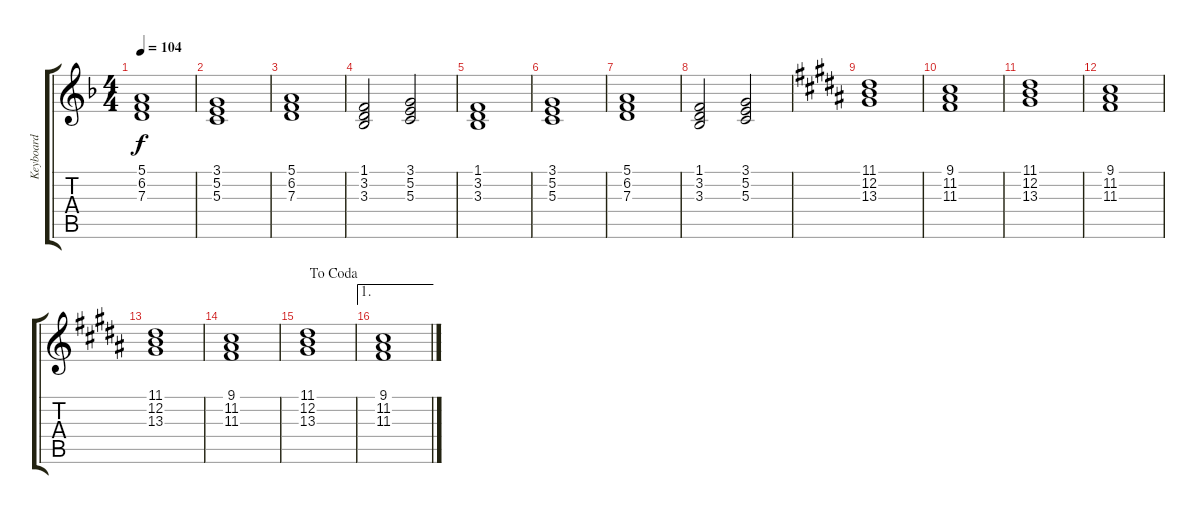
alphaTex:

\track ("Keyboard" "Keyboard") {instrument synthstrings1}
\staff {score tabs}
\tuning (E4 B3 G3 D3 A2 E2) {hide}
\ts (4 4)
\tempo 104
\clef g2
\ks f
(5.1 6.2 7.3).1{dy f} |
(3.1 5.2 5.3).1 |
(5.1 6.2 7.3).1 |
(1.1 3.2 3.3).2 (3.1 5.2 5.3).2 |
(1.1 3.2 3.3).1 |
(3.1 5.2 5.3).1 |
(5.1 6.2 7.3).1 |
(1.1 3.2 3.3).2 (3.1 5.2 5.3).2 |
\ks b
(11.1 12.2 13.3).1 |
(9.1 11.2 11.3).1 |
(11.1 12.2 13.3).1 |
(9.1 11.2 11.3).1 |
(11.1 12.2 13.3).1 |
(9.1 11.2 11.3).1 |
\jump dacoda
(11.1 12.2 13.3).1 |
\ae 1
(9.1 11.2 11.3).1
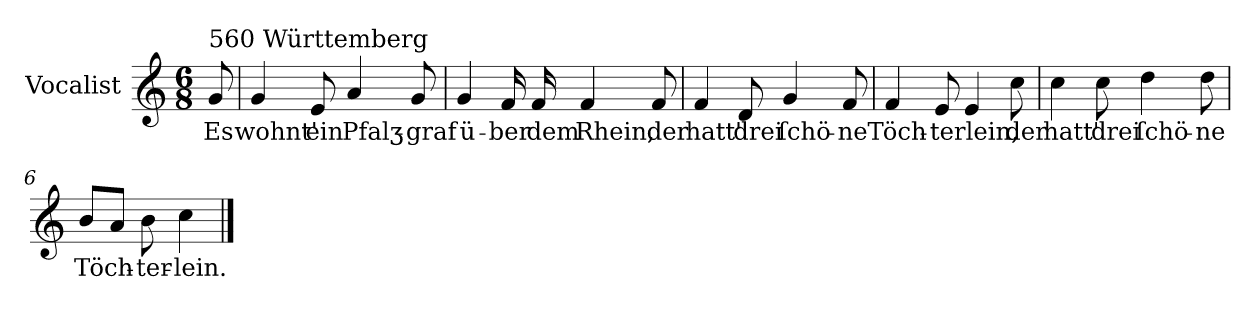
**kern	**text
*part1	*part1
*staff1	*staff1
*I"Vocalist	*
*k[]	*
*C:	*
*M6/8	*
=	=
!LO:TX:a:t=560 Württemberg	!
8g	Es
=1	=1
4g	wohnt'
8e	ein
4a	Pfalʒ-
8g	-graf
=2	=2
4g	ü-
16f	-ber
16f	dem
4f	Rhein,
8f	der
=3	=3
4f	hatt'
8d	drei
4g	ſchö-
8f	-ne
=4	=4
4f	Töch-
8e	-terlein,
4e	.
8cc	der
=5	=5
4cc	hatt'
8cc	drei
4dd	ſchö-
8dd	-ne
=6	=6
8bL	Töch-
8aJ	.
8b	-ter-
4cc	-lein.
==	==
*-	*-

================

▶ _STATED TASK_:
Change every "Keyboard" in the material to "Piano" and write out all the notation again with nothing else altered. Leave the pictures out.

▶ _THE RESULT_:
alphaTex:

\track ("Piano" "Piano") {instrument synthstrings1}
\staff {score tabs}
\tuning (E4 B3 G3 D3 A2 E2) {hide}
\ts (4 4)
\tempo 104
\clef g2
\ks f
(5.1 6.2 7.3).1{dy f} |
(3.1 5.2 5.3).1 |
(5.1 6.2 7.3).1 |
(1.1 3.2 3.3).2 (3.1 5.2 5.3).2 |
(1.1 3.2 3.3).1 |
(3.1 5.2 5.3).1 |
(5.1 6.2 7.3).1 |
(1.1 3.2 3.3).2 (3.1 5.2 5.3).2 |
\ks b
(11.1 12.2 13.3).1 |
(9.1 11.2 11.3).1 |
(11.1 12.2 13.3).1 |
(9.1 11.2 11.3).1 |
(11.1 12.2 13.3).1 |
(9.1 11.2 11.3).1 |
\jump dacoda
(11.1 12.2 13.3).1 |
\ae 1
(9.1 11.2 11.3).1
**kern	**text
*part1	*part1
*staff1	*staff1
*I"Vocalist	*
*k[]	*
*C:	*
*M6/8	*
=	=
!LO:TX:a:t=560 Württemberg	!
8g	Es
=1	=1
4g	wohnt'
8e	ein
4a	Pfalʒ-
8g	-graf
=2	=2
4g	ü-
16f	-ber
16f	dem
4f	Rhein,
8f	der
=3	=3
4f	hatt'
8d	drei
4g	ſchö-
8f	-ne
=4	=4
4f	Töch-
8e	-terlein,
4e	.
8cc	der
=5	=5
4cc	hatt'
8cc	drei
4dd	ſchö-
8dd	-ne
=6	=6
8bL	Töch-
8aJ	.
8b	-ter-
4cc	-lein.
==	==
*-	*-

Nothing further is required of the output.